输出3个文本文件中的匹配行以及匹配行下的行

时间:2016-05-10 20:38:50

标签: python linux ubuntu

我对常见数据有疑问。我有三个文本文件,其中包含以下格式的数据:

    cli= 111
    mon= 45

    cli= 584
    mon= 21

    cli= 23
    mon= 417

现在,当我执行它时,我有以下程序,它为我提供了所有匹配的CLI。换句话说,它为我提供了3个文本文件中出现的CLI。

    with open ('/home/user/Desktop/text1.txt', 'r') as file1:
    with open ('/home/user/Desktop/text2.txt', 'r') as file2:
            with open ('/home/user/Desktop/text3.txt', 'r') as file3:
                    same = set(file1).intersection(file2).intersection(file3)
same.discard('\n')

with open ('/home/user/Desktop/common.txt', 'w') as file_out:
    for line in same:
            file_out.write(line)

我的问题是,我还可以输出值(MON = 45)和CLI = 111吗?假设所有3个文本文件中都存在CLI = 111。我想要一个像这样的结果:

    cli= 111
    mon= 45
    mon= 98
    mon= 32

提前致谢。 PS:上面的示例数据只有1个文本文件。
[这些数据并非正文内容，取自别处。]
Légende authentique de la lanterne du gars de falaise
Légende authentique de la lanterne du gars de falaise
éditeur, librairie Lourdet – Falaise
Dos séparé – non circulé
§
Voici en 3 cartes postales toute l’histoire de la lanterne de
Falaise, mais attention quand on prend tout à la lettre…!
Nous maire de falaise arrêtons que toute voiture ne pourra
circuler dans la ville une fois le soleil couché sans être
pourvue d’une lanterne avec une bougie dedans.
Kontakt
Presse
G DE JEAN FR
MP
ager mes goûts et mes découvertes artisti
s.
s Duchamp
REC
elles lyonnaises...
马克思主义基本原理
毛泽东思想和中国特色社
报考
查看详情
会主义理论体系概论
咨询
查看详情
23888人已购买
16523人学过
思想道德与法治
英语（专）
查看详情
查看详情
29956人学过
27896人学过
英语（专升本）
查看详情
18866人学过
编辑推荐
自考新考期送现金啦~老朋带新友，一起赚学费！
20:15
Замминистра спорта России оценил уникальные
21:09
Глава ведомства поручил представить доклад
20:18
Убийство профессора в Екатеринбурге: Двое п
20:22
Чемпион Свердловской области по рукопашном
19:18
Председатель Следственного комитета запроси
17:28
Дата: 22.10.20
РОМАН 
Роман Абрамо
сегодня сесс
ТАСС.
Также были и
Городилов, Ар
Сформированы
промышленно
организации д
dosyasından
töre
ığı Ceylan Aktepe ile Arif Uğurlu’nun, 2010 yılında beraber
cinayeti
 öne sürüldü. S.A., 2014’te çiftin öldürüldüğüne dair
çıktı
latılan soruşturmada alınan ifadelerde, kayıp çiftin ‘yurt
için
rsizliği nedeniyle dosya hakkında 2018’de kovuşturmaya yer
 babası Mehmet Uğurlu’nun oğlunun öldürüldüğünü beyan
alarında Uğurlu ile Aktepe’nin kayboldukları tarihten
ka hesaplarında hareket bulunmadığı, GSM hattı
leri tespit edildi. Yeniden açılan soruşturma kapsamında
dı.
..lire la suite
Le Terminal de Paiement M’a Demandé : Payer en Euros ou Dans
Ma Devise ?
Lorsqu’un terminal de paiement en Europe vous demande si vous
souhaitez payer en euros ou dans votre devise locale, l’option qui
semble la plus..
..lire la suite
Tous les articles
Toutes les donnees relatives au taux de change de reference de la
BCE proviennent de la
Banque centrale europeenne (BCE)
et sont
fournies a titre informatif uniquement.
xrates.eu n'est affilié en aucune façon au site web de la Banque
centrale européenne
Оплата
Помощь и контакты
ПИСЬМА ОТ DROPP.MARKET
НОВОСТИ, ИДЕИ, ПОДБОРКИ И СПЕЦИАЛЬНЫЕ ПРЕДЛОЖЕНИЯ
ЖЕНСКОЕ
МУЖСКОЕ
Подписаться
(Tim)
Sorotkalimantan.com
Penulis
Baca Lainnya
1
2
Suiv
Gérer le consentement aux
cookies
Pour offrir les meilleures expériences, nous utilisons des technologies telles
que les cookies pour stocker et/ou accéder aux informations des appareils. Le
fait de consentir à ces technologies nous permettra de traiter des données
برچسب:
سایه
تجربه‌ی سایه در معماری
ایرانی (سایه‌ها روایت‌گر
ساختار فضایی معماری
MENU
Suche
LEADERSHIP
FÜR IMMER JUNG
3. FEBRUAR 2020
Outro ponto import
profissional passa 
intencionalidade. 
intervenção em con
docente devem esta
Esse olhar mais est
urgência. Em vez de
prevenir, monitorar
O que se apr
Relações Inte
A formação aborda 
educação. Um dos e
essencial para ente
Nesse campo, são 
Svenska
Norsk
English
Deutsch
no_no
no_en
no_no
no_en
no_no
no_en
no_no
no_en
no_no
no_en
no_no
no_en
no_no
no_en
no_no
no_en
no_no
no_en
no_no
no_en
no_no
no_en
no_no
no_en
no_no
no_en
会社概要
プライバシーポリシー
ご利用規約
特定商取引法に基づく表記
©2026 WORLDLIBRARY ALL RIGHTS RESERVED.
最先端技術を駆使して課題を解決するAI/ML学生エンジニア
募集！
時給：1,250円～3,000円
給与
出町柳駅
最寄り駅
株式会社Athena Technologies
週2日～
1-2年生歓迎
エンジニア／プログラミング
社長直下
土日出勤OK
假设有3个文本文件。谢谢!

3 个答案:

答案 0 :(得分:0)

您可以在dict中对数据进行分组,然后在所有文件中的cli之后拉线:

with open('text1.txt', 'r') as file1, open('text2.txt', 'r') as file2, open('text3.txt', 'r') as file3:
    inter = set(file1).intersection(file2).intersection(file3)

    # create a dict using lists as values to group the mons and remove empty lines
    d = {k: [] for k  in inter if k.strip()}
    # don't need set anymore, dict lookups are also O(1)
    del inter
    # reset pointers
    file1.seek(0), file2.seek(0), file3.seek(0)

    # iterate over files again
    for f in [file1, file2, file3]:
        for line in f:
            if line in d:
                # pull next line if we get a match.
                d[line].append(next(f))

然后写下dict内容:

with open('/home/user/Desktop/common.txt', 'w') as file_out:
    for k,v in d.items():
        file_out.write(k)
        for line in v:
            file_out.write(line)

如果你正在寻找一个特定的行,即从 cli = 开始,那么另一种方法是首先使用file1数据构建dict然后迭代余数,当你去写只写时值/列表长度为== 3的数据:

with open('text1.txt', 'r') as file1, open('text2.txt', 'r') as file2, open(
        'text3.txt', 'r') as file3:
    # create dict from inital file storing following line after cli-.. inside list as value
    d = {k: [next(file1)] for k in file1 if k.starstwith("cli=")}

    for f in [file2, file3]:
        for line in f:
            if line in d:
                d[line].append(next(f))

with open('/home/user/Desktop/common.txt', 'w') as file_out:
    for k, v in d.items():
        # if len is three we have one from each
        if len(v) == 3:
            file_out.write(k)
            for line in v:
                file_out.write(line)

如果你有一个或多个重复cli = ...

的文件,那么失败的唯一方法就是这样

答案 1 :(得分:0)

您似乎丢弃了以后要访问的数据。无需再次解析文件,您需要以某种方式捕获该数据,以便您不会再次查看文件。一种方法(假设每个'cli'每个文件只有一个相应的'mon')将使用字典。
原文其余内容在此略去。